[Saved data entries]
%%

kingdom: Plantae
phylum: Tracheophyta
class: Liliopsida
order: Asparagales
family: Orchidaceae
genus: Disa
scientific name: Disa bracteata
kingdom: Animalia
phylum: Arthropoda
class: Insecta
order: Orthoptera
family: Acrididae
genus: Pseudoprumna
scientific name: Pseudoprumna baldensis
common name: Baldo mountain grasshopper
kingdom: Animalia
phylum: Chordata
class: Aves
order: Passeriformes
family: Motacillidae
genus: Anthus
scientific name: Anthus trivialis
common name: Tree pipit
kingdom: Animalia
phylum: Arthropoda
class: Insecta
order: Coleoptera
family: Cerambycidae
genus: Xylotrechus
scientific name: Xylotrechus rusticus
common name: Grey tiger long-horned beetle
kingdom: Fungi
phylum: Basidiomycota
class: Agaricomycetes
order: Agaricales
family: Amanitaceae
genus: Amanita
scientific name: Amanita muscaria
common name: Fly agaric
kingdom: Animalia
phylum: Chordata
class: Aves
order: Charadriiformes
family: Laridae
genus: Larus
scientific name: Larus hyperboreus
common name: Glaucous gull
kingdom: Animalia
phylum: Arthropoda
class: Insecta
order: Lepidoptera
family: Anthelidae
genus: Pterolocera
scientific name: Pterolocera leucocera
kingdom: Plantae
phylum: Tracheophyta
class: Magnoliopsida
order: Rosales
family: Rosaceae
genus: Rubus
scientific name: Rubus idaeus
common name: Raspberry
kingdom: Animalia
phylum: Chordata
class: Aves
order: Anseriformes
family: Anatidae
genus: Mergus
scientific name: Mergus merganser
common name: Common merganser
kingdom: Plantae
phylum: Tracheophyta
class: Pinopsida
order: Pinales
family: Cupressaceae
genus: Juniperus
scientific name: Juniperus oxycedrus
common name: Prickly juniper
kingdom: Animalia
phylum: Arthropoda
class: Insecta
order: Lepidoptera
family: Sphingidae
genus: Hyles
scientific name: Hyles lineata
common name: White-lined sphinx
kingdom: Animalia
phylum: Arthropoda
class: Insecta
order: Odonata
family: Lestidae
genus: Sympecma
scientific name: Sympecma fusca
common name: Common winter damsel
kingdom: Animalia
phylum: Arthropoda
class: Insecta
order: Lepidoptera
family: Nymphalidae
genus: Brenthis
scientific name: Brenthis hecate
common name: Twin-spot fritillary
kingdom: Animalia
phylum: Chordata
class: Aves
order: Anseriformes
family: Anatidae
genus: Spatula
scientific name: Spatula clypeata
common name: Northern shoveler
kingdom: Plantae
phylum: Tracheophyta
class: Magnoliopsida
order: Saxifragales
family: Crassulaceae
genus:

%%

Rewrite every line in the rows above as one numbered list, with each line as its own item and no blank lines.

*EXERCISE RESULT*:
1. kingdom: Plantae
2. phylum: Tracheophyta
3. class: Liliopsida
4. order: Asparagales
5. family: Orchidaceae
6. genus: Disa
7. scientific name: Disa bracteata
8. kingdom: Animalia
9. phylum: Arthropoda
10. class: Insecta
11. order: Orthoptera
12. family: Acrididae
13. genus: Pseudoprumna
14. scientific name: Pseudoprumna baldensis
15. common name: Baldo mountain grasshopper
16. kingdom: Animalia
17. phylum: Chordata
18. class: Aves
19. order: Passeriformes
20. family: Motacillidae
21. genus: Anthus
22. scientific name: Anthus trivialis
23. common name: Tree pipit
24. kingdom: Animalia
25. phylum: Arthropoda
26. class: Insecta
27. order: Coleoptera
28. family: Cerambycidae
29. genus: Xylotrechus
30. scientific name: Xylotrechus rusticus
31. common name: Grey tiger long-horned beetle
32. kingdom: Fungi
33. phylum: Basidiomycota
34. class: Agaricomycetes
35. order: Agaricales
36. family: Amanitaceae
37. genus: Amanita
38. scientific name: Amanita muscaria
39. common name: Fly agaric
40. kingdom: Animalia
41. phylum: Chordata
42. class: Aves
43. order: Charadriiformes
44. family: Laridae
45. genus: Larus
46. scientific name: Larus hyperboreus
47. common name: Glaucous gull
48. kingdom: Animalia
49. phylum: Arthropoda
50. class: Insecta
51. order: Lepidoptera
52. family: Anthelidae
53. genus: Pterolocera
54. scientific name: Pterolocera leucocera
55. kingdom: Plantae
56. phylum: Tracheophyta
57. class: Magnoliopsida
58. order: Rosales
59. family: Rosaceae
60. genus: Rubus
61. scientific name: Rubus idaeus
62. common name: Raspberry
63. kingdom: Animalia
64. phylum: Chordata
65. class: Aves
66. order: Anseriformes
67. family: Anatidae
68. genus: Mergus
69. scientific name: Mergus merganser
70. common name: Common merganser
71. kingdom: Plantae
72. phylum: Tracheophyta
73. class: Pinopsida
74. order: Pinales
75. family: Cupressaceae
76. genus: Juniperus
77. scientific name: Juniperus oxycedrus
78. common name: Prickly juniper
79. kingdom: Animalia
80. phylum: Arthropoda
81. class: Insecta
82. order: Lepidoptera
83. family: Sphingidae
84. genus: Hyles
85. scientific name: Hyles lineata
86. common name: White-lined sphinx
87. kingdom: Animalia
88. phylum: Arthropoda
89. class: Insecta
90. order: Odonata
91. family: Lestidae
92. genus: Sympecma
93. scientific name: Sympecma fusca
94. common name: Common winter damsel
95. kingdom: Animalia
96. phylum: Arthropoda
97. class: Insecta
98. order: Lepidoptera
99. family: Nymphalidae
100. genus: Brenthis
101. scientific name: Brenthis hecate
102. common name: Twin-spot fritillary
103. kingdom: Animalia
104. phylum: Chordata
105. class: Aves
106. order: Anseriformes
107. family: Anatidae
108. genus: Spatula
109. scientific name: Spatula clypeata
110. common name: Northern shoveler
111. kingdom: Plantae
112. phylum: Tracheophyta
113. class: Magnoliopsida
114. order: Saxifragales
115. family: Crassulaceae
116. genus:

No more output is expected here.